*What to work on*:
Please count how many lines in the entries below contain "private" and reply with the figure alone.

*Supplied data*:
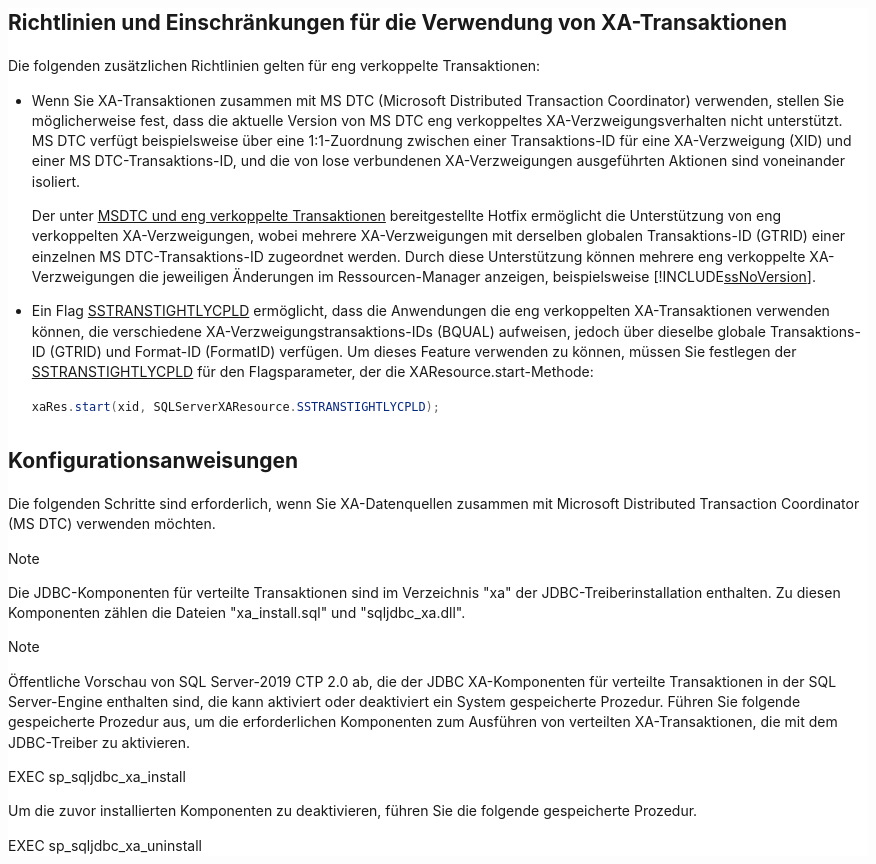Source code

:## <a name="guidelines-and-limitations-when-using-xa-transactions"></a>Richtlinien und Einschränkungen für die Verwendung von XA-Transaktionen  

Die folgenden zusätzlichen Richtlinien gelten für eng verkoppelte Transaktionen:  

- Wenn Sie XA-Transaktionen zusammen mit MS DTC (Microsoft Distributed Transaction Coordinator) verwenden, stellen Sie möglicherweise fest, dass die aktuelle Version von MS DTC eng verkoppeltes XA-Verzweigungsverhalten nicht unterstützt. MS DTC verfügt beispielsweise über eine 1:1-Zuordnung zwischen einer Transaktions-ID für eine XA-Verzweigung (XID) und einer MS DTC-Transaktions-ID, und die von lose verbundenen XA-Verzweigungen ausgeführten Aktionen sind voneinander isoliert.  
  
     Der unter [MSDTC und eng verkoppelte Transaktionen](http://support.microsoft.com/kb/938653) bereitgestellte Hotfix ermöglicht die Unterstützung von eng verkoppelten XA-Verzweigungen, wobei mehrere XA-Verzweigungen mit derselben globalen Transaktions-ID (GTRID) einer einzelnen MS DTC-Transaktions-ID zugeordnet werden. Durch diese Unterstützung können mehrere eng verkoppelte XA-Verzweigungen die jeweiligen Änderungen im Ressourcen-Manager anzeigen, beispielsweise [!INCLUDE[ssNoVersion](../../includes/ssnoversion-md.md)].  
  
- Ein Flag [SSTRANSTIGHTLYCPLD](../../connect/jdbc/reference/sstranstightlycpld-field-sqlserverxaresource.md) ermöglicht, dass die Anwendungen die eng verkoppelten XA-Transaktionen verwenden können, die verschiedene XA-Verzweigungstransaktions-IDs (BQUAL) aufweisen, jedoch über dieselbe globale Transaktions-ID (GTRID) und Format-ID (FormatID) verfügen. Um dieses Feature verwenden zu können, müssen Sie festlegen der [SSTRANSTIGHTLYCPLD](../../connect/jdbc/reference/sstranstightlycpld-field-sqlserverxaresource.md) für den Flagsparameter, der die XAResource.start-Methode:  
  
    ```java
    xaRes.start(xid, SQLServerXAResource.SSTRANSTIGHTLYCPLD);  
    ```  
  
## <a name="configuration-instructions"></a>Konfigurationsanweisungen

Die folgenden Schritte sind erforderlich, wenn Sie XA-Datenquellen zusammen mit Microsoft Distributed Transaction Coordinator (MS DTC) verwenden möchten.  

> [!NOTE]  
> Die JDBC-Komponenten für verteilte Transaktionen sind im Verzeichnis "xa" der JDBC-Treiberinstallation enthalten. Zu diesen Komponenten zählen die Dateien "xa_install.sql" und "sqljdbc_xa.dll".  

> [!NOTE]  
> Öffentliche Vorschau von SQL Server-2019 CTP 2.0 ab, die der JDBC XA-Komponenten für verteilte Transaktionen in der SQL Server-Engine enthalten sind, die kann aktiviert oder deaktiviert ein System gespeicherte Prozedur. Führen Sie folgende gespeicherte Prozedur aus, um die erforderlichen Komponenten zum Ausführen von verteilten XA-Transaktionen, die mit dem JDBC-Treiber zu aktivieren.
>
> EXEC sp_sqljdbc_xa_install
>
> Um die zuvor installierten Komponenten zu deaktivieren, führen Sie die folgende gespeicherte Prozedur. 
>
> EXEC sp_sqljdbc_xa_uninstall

==

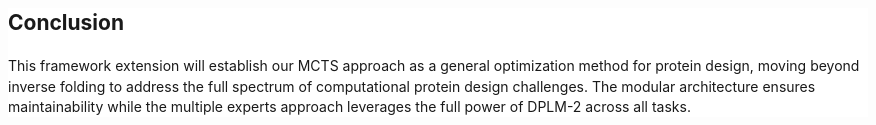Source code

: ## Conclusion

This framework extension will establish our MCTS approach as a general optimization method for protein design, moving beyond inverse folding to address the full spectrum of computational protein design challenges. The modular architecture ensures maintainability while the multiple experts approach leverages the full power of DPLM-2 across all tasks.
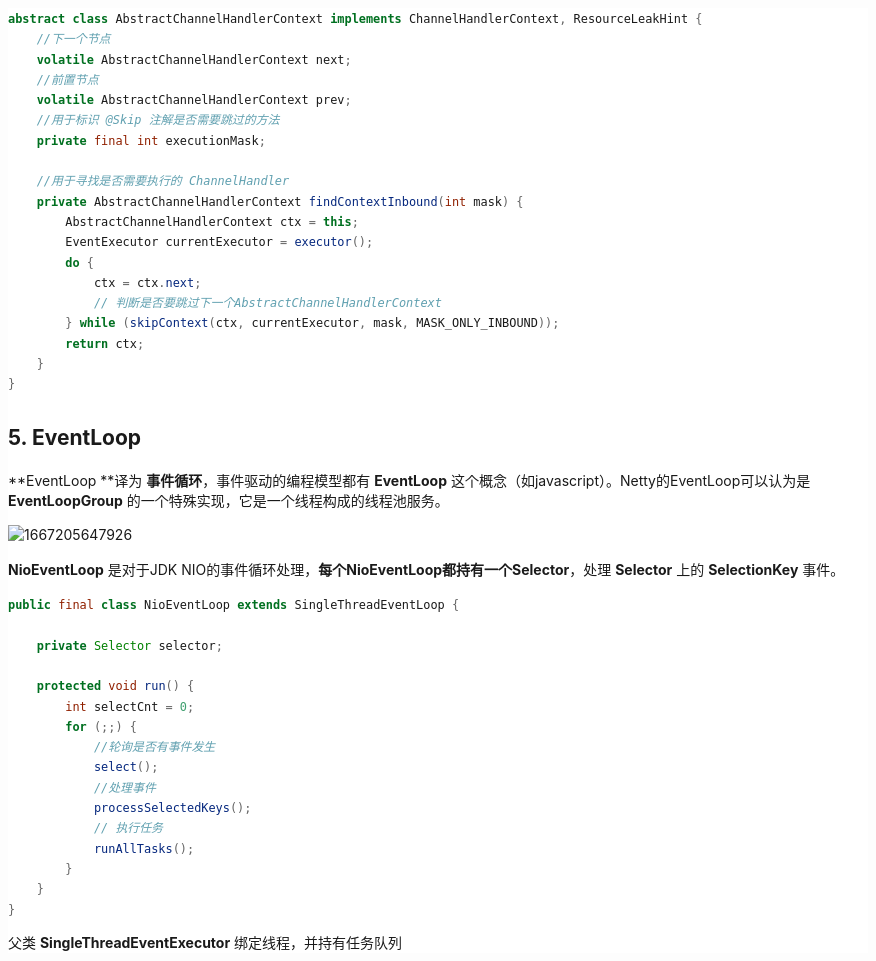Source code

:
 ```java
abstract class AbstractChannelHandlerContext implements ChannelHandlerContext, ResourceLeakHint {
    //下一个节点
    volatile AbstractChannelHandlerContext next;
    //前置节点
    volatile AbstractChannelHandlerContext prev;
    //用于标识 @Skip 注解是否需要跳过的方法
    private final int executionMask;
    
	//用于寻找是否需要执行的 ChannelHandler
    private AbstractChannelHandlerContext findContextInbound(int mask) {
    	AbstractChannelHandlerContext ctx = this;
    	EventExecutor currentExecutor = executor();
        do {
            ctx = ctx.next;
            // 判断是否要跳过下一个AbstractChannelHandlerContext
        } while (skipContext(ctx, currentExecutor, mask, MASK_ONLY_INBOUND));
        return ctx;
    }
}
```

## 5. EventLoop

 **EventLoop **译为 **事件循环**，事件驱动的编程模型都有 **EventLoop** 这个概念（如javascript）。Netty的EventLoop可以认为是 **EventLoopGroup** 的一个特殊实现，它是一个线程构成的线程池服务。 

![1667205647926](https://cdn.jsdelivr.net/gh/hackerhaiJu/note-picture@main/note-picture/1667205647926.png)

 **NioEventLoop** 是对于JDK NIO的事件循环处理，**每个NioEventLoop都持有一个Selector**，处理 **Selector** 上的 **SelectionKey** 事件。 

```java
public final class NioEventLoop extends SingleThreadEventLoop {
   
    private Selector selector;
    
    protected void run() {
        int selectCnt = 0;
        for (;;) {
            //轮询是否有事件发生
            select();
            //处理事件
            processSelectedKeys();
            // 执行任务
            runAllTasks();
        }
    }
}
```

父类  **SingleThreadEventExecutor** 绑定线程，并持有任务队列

*Response area*:
3